*WHAT IS BEING ASKED*
Among the entries that follow, some lines contain the word "irreducible". Show all of them.

________________________________________

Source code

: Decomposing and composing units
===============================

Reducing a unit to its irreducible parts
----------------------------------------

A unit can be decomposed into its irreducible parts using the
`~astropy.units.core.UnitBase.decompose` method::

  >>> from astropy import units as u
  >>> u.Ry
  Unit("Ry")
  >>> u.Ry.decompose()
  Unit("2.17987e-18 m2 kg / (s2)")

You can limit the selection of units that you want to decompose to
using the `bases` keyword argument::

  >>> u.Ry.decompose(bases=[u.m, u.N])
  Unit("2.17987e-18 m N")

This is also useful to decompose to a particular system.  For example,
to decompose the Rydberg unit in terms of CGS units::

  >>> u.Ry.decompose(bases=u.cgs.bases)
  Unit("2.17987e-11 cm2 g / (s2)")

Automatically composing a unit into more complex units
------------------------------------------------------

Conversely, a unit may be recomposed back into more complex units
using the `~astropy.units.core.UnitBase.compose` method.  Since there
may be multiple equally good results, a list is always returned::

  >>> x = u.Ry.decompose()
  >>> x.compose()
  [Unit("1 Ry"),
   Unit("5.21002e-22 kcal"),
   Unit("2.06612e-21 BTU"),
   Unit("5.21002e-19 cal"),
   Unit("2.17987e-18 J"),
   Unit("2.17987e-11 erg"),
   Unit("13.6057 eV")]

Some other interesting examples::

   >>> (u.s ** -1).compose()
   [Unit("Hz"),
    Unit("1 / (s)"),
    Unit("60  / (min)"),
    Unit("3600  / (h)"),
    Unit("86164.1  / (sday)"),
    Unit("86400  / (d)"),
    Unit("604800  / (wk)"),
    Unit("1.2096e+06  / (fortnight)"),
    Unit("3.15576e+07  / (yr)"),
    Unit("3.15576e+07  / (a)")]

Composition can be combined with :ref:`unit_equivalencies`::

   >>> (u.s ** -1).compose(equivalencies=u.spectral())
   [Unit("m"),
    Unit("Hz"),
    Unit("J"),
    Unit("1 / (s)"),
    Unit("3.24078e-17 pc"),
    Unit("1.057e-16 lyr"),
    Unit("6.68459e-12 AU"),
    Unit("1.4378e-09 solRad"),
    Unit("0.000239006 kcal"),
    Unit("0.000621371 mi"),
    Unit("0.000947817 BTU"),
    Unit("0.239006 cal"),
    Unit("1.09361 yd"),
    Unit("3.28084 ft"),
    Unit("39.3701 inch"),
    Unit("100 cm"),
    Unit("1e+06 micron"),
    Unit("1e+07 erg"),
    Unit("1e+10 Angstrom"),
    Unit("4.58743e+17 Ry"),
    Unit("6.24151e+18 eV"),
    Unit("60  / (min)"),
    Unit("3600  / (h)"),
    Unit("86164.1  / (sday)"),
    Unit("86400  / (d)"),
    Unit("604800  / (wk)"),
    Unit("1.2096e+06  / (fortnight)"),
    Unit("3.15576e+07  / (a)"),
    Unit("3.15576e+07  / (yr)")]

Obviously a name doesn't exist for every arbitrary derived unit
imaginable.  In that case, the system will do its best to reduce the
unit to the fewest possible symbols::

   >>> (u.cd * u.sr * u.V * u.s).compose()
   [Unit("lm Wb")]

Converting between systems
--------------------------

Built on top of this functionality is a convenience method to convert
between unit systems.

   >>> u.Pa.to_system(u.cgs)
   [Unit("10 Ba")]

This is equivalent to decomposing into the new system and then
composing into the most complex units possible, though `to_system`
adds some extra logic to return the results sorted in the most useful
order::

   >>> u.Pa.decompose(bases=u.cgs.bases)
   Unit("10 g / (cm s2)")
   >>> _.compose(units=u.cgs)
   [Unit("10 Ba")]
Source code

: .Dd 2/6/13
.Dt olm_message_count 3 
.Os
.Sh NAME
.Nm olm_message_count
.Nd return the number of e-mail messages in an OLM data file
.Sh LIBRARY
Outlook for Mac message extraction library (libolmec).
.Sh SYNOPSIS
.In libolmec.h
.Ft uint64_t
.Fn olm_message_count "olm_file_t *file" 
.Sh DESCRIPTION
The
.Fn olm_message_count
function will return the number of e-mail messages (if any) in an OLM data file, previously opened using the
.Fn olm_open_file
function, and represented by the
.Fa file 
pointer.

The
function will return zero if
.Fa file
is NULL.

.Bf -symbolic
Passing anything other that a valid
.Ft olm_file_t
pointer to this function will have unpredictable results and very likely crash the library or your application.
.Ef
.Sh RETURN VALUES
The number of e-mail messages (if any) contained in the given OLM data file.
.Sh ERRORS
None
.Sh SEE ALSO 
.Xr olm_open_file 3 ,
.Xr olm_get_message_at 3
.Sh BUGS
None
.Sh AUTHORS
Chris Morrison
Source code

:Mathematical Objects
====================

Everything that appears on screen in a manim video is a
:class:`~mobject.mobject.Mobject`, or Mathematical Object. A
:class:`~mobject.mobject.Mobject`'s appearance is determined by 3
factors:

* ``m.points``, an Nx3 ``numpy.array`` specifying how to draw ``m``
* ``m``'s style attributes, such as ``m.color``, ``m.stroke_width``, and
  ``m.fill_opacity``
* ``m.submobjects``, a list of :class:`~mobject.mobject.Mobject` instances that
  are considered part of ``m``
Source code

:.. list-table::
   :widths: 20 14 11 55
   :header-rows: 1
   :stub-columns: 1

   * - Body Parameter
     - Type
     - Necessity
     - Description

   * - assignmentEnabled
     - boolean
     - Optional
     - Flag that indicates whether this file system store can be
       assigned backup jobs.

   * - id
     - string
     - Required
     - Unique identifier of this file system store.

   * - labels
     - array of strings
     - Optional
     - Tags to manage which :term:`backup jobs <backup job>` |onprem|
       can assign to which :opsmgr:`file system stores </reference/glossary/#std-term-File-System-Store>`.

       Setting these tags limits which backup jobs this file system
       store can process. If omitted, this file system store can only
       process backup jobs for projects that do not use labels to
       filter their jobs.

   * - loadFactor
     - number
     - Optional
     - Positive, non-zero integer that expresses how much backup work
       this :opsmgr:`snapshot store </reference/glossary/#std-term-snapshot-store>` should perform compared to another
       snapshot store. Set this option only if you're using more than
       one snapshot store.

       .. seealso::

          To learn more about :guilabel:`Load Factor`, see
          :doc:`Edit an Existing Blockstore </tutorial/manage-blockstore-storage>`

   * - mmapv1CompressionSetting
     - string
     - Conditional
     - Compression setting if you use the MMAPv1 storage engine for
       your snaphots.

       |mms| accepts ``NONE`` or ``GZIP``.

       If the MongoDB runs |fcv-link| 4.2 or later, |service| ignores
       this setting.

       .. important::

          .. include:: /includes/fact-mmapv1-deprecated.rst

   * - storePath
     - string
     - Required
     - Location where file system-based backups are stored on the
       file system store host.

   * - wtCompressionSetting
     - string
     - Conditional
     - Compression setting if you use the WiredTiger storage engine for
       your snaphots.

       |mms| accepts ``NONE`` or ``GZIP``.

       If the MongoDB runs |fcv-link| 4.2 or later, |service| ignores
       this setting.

________________________________________

*SOLUTION TO THIS PROBLEM*
Reducing a unit to its irreducible parts
A unit can be decomposed into its irreducible parts using the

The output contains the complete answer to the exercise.